About this exercise: Below are the lines to check; count those holding the string "пояса" and give only the number.

Records drawn from a dataset:

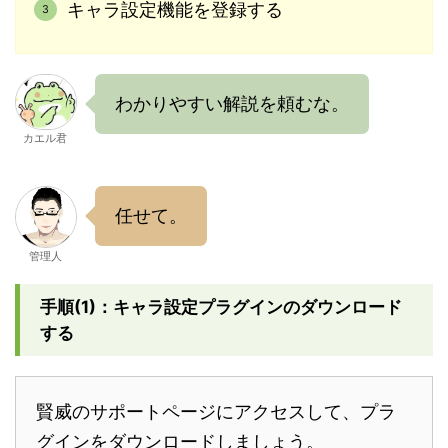
キャラ設定機能を登録する
わかりやすい解説を頼むな。
カエル君
任せて。
管理人
手順(1)：キャラ設定プラグインのダウンロード
する
賢威のサポートページにアクセスして、プラ
グインをダウンロードしましょう。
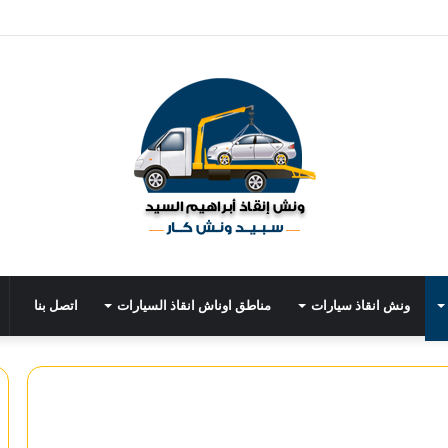
ونش انقاذ سيارات
مناطق اوناش انقاذ السيارات
اتصل بنا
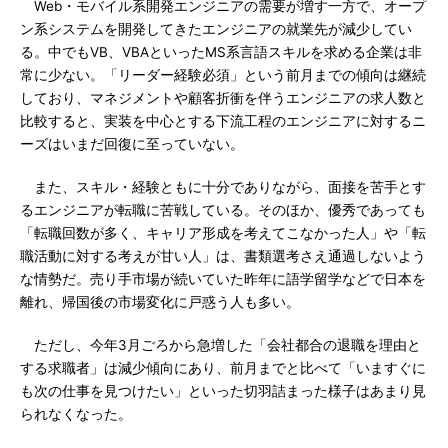
Web・モバイル系開発エンジニアの需要が増す一方で、オープ
ン系システムを開発してきたエンジニアの就業先が減少してい
る。中でもVB、VBAといったMS系言語スキルを求める企業は非
常に少ない。「リーダー経験必須」という前月までの傾向は継続
しており、マネジメントや顧客折衝を伴うエンジニアの求人数と
比較すると、実装を中心とする下流工程のエンジニアに対するニ
ーズはいまだ回復に至っていない。
また、スキル・経験ともに十分でありながら、面接を苦手とす
るエンジニアが転職に苦戦している。そのほか、優秀であっても
「転職回数が多く、キャリア形成を考えてこなかった人」や「転
職活動に対する考えが甘い人」は、書類選考さえ通過しないよう
な情勢だ。売り手市場が続いていた昨年に語学留学などで日本を
離れ、帰国後の市場変化に戸惑う人も多い。
ただし、今年3月ごろから急増した「会社都合の退職を理由と
する求職者」は減少傾向にあり、前月までと比べて「いますぐに
も次の仕事を見つけたい」といった切羽詰まった様子はあまり見
られなくなった。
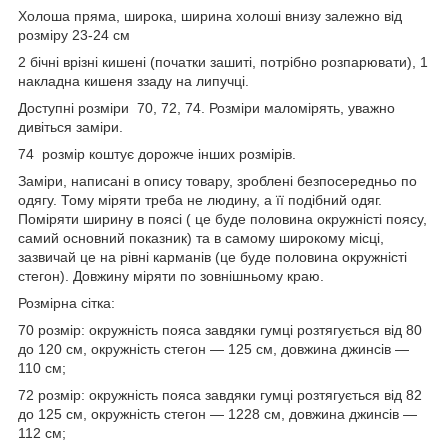
Холоша пряма, широка, ширина холоші внизу залежно від
розміру 23-24 см
2 бічні врізні кишені (початки зашиті, потрібно розпарювати), 1
накладна кишеня ззаду на липучці.
Доступні розміри 70, 72, 74. Розміри маломірять, уважно
дивіться заміри.
74 розмір коштує дорожче інших розмірів.
Заміри, написані в опису товару, зроблені безпосередньо по
одягу. Тому міряти треба не людину, а її подібний одяг.
Поміряти ширину в поясі ( це буде половина окружністі поясу,
самий основний показник) та в самому широкому місці,
зазвичай це на рівні карманів (це буде половина окружністі
стегон). Довжину міряти по зовнішньому краю.
Розмірна сітка:
70 розмір: окружність пояса завдяки гумці розтягується від 80
до 120 см, окружність стегон — 125 см, довжина джинсів —
110 см;
72 розмір: окружність пояса завдяки гумці розтягується від 82
до 125 см, окружність стегон — 1228 см, довжина джинсів —
112 см;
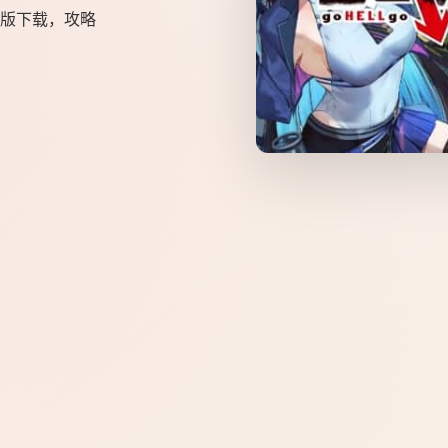
版下载，攻略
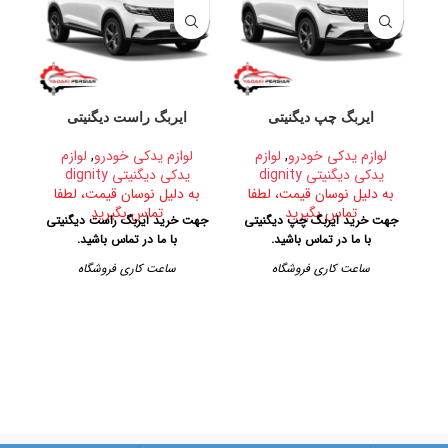
ایربگ چپ دیگنیتی
ایربگ راست دیگنیتی
آ
لوازم یدکی خودرو
,
لوازم
لوازم یدکی خودرو
,
لوازم
لوا
یدکی دیگنیتی dignity
یدکی دیگنیتی dignity
به دلیل نوسان قیمت، لطفا
به دلیل نوسان قیمت، لطفا
ب
تماس بگیرید
تماس بگیرید
جهت خرید ایربگ چپ دیگنیتی
جهت خرید ایربگ راست دیگنیتی
جه
با ما در تماس باشید.
با ما در تماس باشید.
ساعت کاری فروشگاه
ساعت کاری فروشگاه
روزهای رسمی از ساعت ۹ الی ۱۹
روزهای رسمی از ساعت ۹ الی ۱۹
ک
– پنجشنبه ها از ساعت ۹ الی ۱۴
– پنجشنبه ها از ساعت ۹ الی ۱۴
آدرس فروشگاه
آدرس فروشگاه
تهران، خیابان امیرکبیر، پاساژ
تهران، خیابان امیرکبیر، پاساژ
کاشانی، طبقه دوم، پلاک ۳۲۹
کاشانی، طبقه دوم، پلاک ۳۲۹
تلفن تماس
تلفن تماس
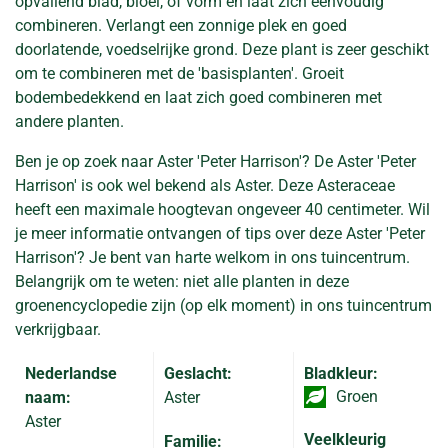
opvallend blad, bloei, of vorm en laat zich eenvoudig
combineren. Verlangt een zonnige plek en goed
doorlatende, voedselrijke grond. Deze plant is zeer geschikt
om te combineren met de 'basisplanten'. Groeit
bodembedekkend en laat zich goed combineren met
andere planten.
Ben je op zoek naar Aster 'Peter Harrison'? De Aster 'Peter
Harrison' is ook wel bekend als Aster. Deze Asteraceae
heeft een maximale hoogtevan ongeveer 40 centimeter. Wil
je meer informatie ontvangen of tips over deze Aster 'Peter
Harrison'? Je bent van harte welkom in ons tuincentrum.
Belangrijk om te weten: niet alle planten in deze
groenencyclopedie zijn (op elk moment) in ons tuincentrum
verkrijgbaar.
Nederlandse
Geslacht:
Bladkleur:
Groen
naam:
Aster
Aster
Veelkleurig
Familie:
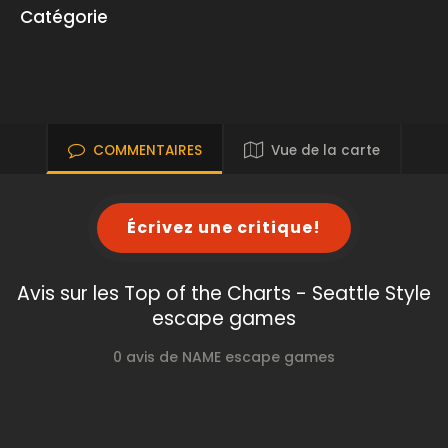
Catégorie
COMMENTAIRES
Vue de la carte
Écrivez une critique!
Avis sur les Top of the Charts - Seattle Style
escape games
0 avis de NAME escape games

Response to the exercise: 2